Tactical Urbanism in Dallas
When Dallas enlisted famed architect I.M. Pei to design a new city hall in 1977, much of the motivation was to change the city’s literal and figurative image. The assassination of President John F. Kennedy still tainted the city’s reputation, and Dallas wanted a trademark building for the skyline of its future. While the modernist inverted pyramid design provided an iconic structure, its surrounding unused plaza served as dead space. Its lack of human scale provided little reason to congregate in the plaza, and thus prevented this space from being any more than a thoroughfare. Despite the fervent activism of William Whyte, whos 1983 study called for a better incorporation of downtown building and public space, the plaza remained overwhelmingly ignored for over three decades.
In the past few years, community-lead urbanism has made efforts to activate the plaza. Jason Roberts, best known from his work with the "Better Block" project , and Brent Brown, a founding Director of the buildingcommunityWORKSHOP, took action in April 2011 by personally bringing life to the space. They brought live music, games, and food vendors to the plaza one afternoon and attracted droves of people. Though the event did entail the hard work and dedication of those involved in its operation, it did not require immensely deep pockets. DIY-urbanism has proved that anyone with enough desire and passion can make a difference in their communities without going broke. The community-led urbanism group Revolutionary Pants has since assumed responsibility of Friends of Living Plaza, helping to organize the now weekly affair.
Police play giant chess in the Dallas City Plaza.
Though “Starchitects” receive worldwide acclaim for renowned structures, they sometimes fail to design beyond the parameters of their buildings. The hard-work of the community urbanism exemplified in Dallas has succeeded in re-activating public space in cities across the globe. But while tactical urbanism succeeds at activating dead public spaces, better planning practices can prevent such instances in future development.
Building Iconic Plazas, not Condos
Private developers also fight over landmark architecture, however they do so with much deeper pockets than public entities. While this financial incentive can escalate architectural design in a way public interest cannot, it can lead towards a confinement of design within the development.
James Kuntsler critiqued the harmful effects even esteemed architectural design can have on public space in his nearly decade-old TED Talk.
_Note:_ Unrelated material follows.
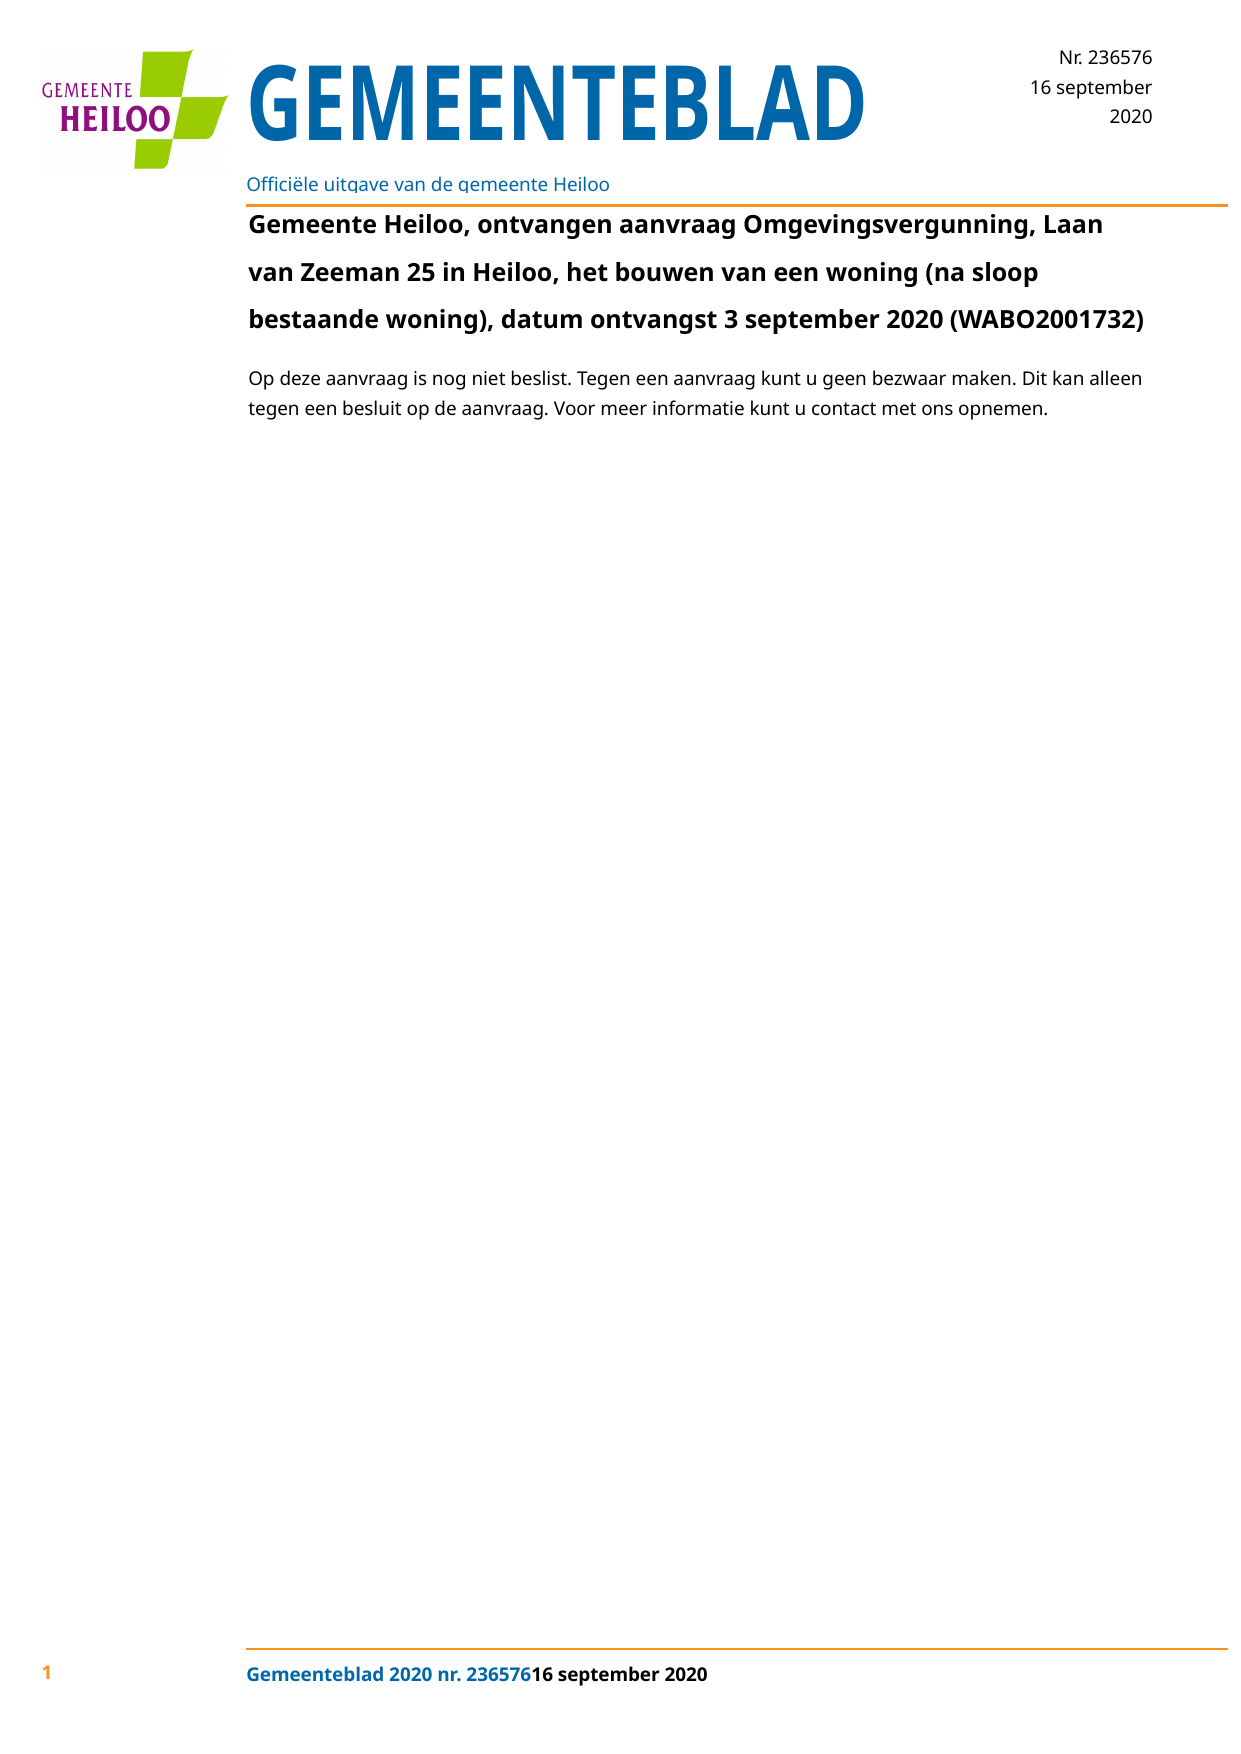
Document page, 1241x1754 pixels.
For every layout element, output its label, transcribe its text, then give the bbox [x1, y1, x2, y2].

picture [41, 47, 231, 172]
text Gemeente Heiloo, ontvangen aanvraag Omgevingsvergunning, Laan van Zeeman 25 in Heiloo, het bouwen van een woning (na sloop bestaande woning), datum ontvangst 3 september 2020 (WABO2001732) [248, 207, 1152, 336]
text Op deze aanvraag is nog niet beslist. Tegen een aanvraag kunt u geen bezwaar maken. Dit kan alleen tegen een besluit op de aanvraag. Voor meer informatie kunt u contact met ons opnemen. [248, 366, 1152, 421]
He emphasizes the importance of permeable public space. That is, open plazas or areas which encourage people, commerce, and culture to constantly pass in and out.
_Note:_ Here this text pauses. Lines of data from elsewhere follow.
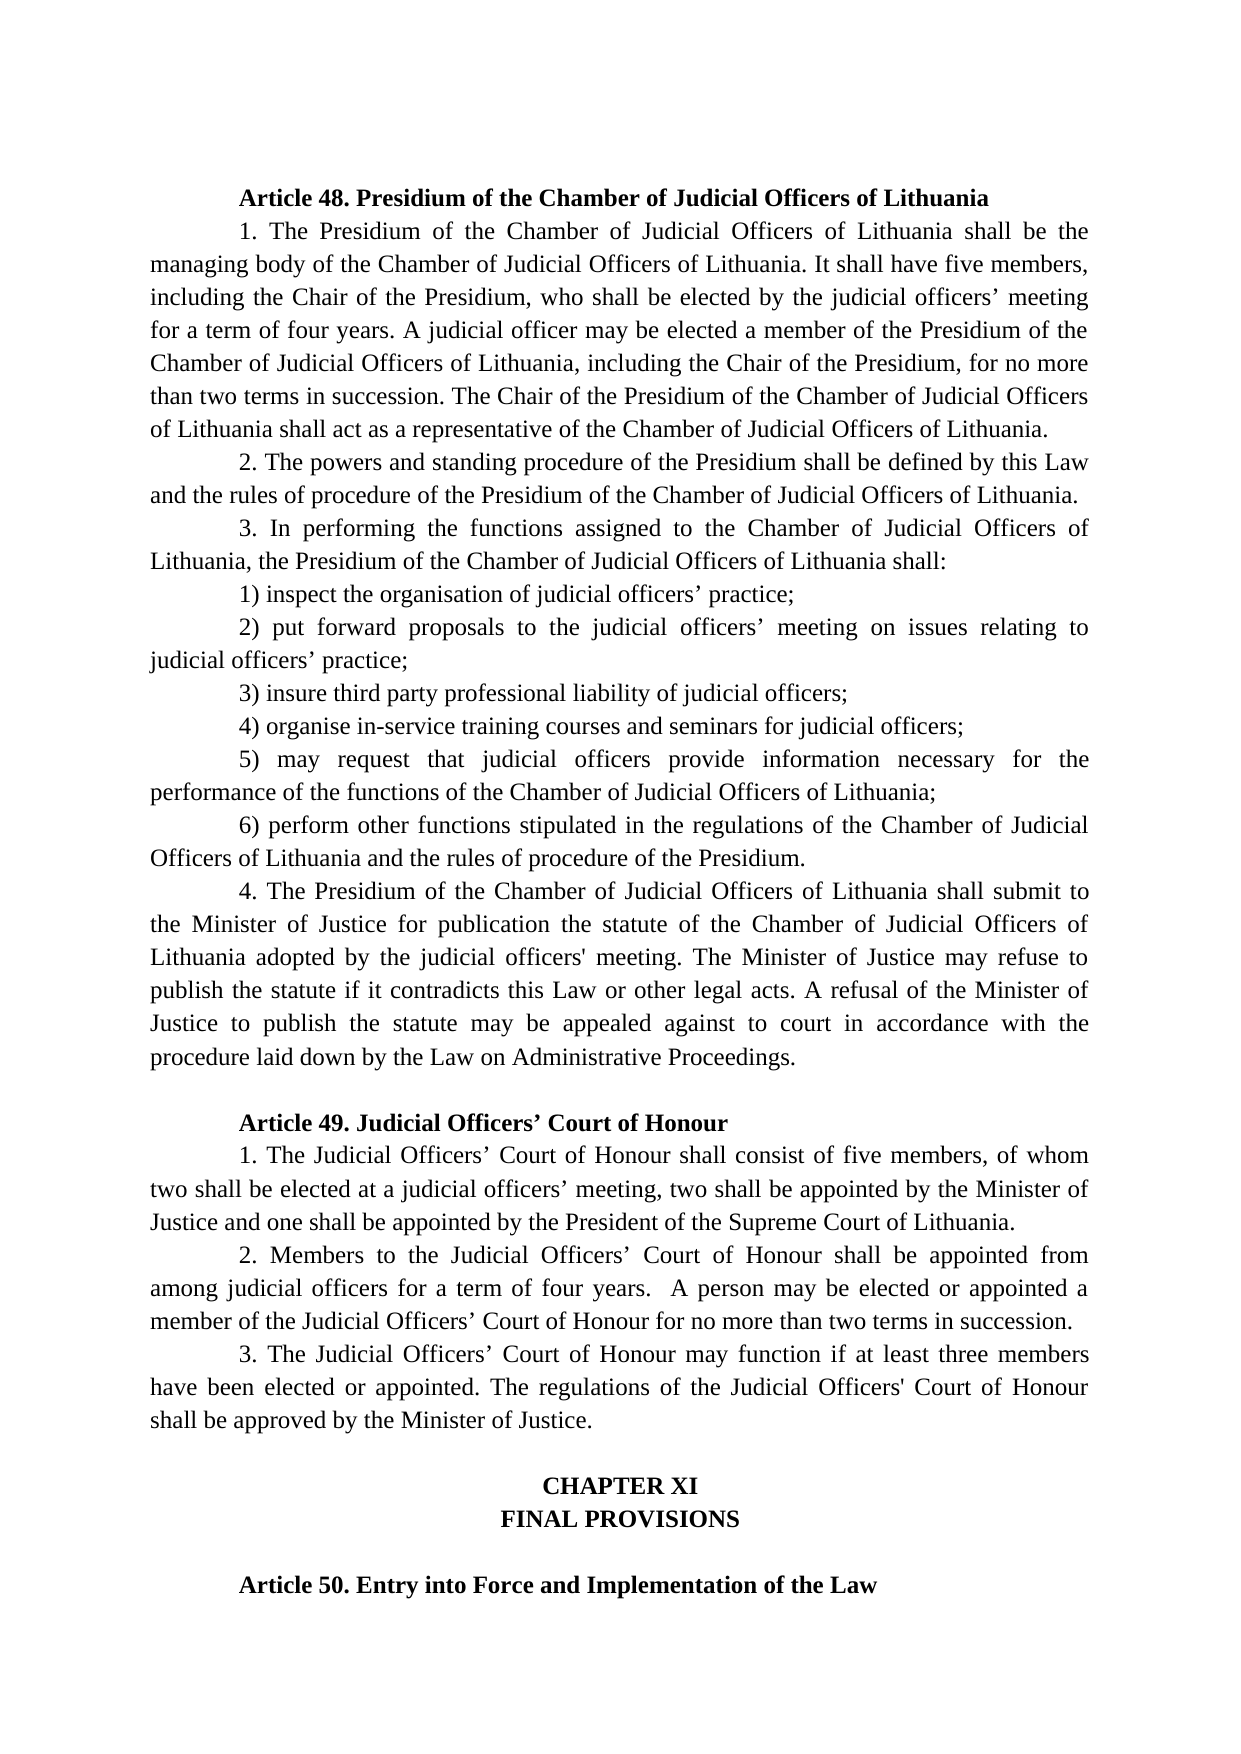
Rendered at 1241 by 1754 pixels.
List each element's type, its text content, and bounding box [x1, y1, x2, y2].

text 1. The Judicial Officers’ Court of Honour shall consist of five members, of whom two shall be elected at a judicial officers’ meeting, two shall be appointed by the Minister of Justice and one shall be appointed by the President of the Supreme Court of Lithuania. [150, 1141, 1090, 1235]
text FINAL PROVISIONS [150, 1504, 1090, 1533]
text 4) organise in-service training courses and seminars for judicial officers; [150, 711, 1090, 740]
text Article 48. Presidium of the Chamber of Judicial Officers of Lithuania [150, 183, 1090, 212]
text 2) put forward proposals to the judicial officers’ meeting on issues relating to judicial officers’ practice; [150, 612, 1090, 674]
text Article 50. Entry into Force and Implementation of the Law [150, 1570, 1090, 1599]
text Article 49. Judicial Officers’ Court of Honour [150, 1108, 1090, 1136]
text CHAPTER XI [150, 1471, 1090, 1499]
text 6) perform other functions stipulated in the regulations of the Chamber of Judicial Officers of Lithuania and the rules of procedure of the Presidium. [150, 810, 1090, 872]
text 1. The Presidium of the Chamber of Judicial Officers of Lithuania shall be the managing body of the Chamber of Judicial Officers of Lithuania. It shall have five members, including the Chair of the Presidium, who shall be elected by the judicial officers’ meeting for a term of four years. A judicial officer may be elected a member of the Presidium of the Chamber of Judicial Officers of Lithuania, including the Chair of the Presidium, for no more than two terms in succession. The Chair of the Presidium of the Chamber of Judicial Officers of Lithuania shall act as a representative of the Chamber of Judicial Officers of Lithuania. [150, 216, 1090, 443]
text 3. The Judicial Officers’ Court of Honour may function if at least three members have been elected or appointed. The regulations of the Judicial Officers' Court of Honour shall be approved by the Minister of Justice. [150, 1339, 1090, 1433]
text 3. In performing the functions assigned to the Chamber of Judicial Officers of Lithuania, the Presidium of the Chamber of Judicial Officers of Lithuania shall: [150, 513, 1090, 575]
text 2. Members to the Judicial Officers’ Court of Honour shall be appointed from among judicial officers for a term of four years. A person may be elected or appointed a member of the Judicial Officers’ Court of Honour for no more than two terms in succession. [150, 1240, 1090, 1334]
text 4. The Presidium of the Chamber of Judicial Officers of Lithuania shall submit to the Minister of Justice for publication the statute of the Chamber of Judicial Officers of Lithuania adopted by the judicial officers' meeting. The Minister of Justice may refuse to publish the statute if it contradicts this Law or other legal acts. A refusal of the Minister of Justice to publish the statute may be appealed against to court in accordance with the procedure laid down by the Law on Administrative Proceedings. [150, 876, 1090, 1070]
text 2. The powers and standing procedure of the Presidium shall be defined by this Law and the rules of procedure of the Presidium of the Chamber of Judicial Officers of Lithuania. [150, 447, 1090, 509]
text 3) insure third party professional liability of judicial officers; [150, 678, 1090, 707]
text 1) inspect the organisation of judicial officers’ practice; [150, 579, 1090, 608]
text 5) may request that judicial officers provide information necessary for the performance of the functions of the Chamber of Judicial Officers of Lithuania; [150, 744, 1090, 806]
Melbourne's Federation Square at night.
While “The Bilbao Effect” has had both marginally successful and unsuccessful results, the building design cannot alone dictate this success. New Urbanism’s impact in this outcome serves paramount, as celebrating shared space can serve as a major asset in developing landmarks. Instead of prioritizing innovative buildings and structures, why not prioritize iconic parks, plazas, and squares? Cities and their inhabitants benefit more when a starchitect is employed to design their next city park, not luxury condominiums and corporate campuses.
Progressive and more innovative buildings undoubtedly serve many purposes socially, economically, and environmentally. Architects will continue to push design and efficiency boundaries for future buildings and structures. But when innovative architecture is awarded to the highest private bidder, the masses often miss out on these achievements. Privatized buildings tailor their attention towards the experience of the paying tenants, not so much the public impact of a pseudo-landmark.
Instead of developing a morphology based on connectivity and shared spaces, cities across the globe are importing ideas and identity through iconic architecture. Cities with constantly changing skylines must place an importance on what the public experiences instead of just what they see.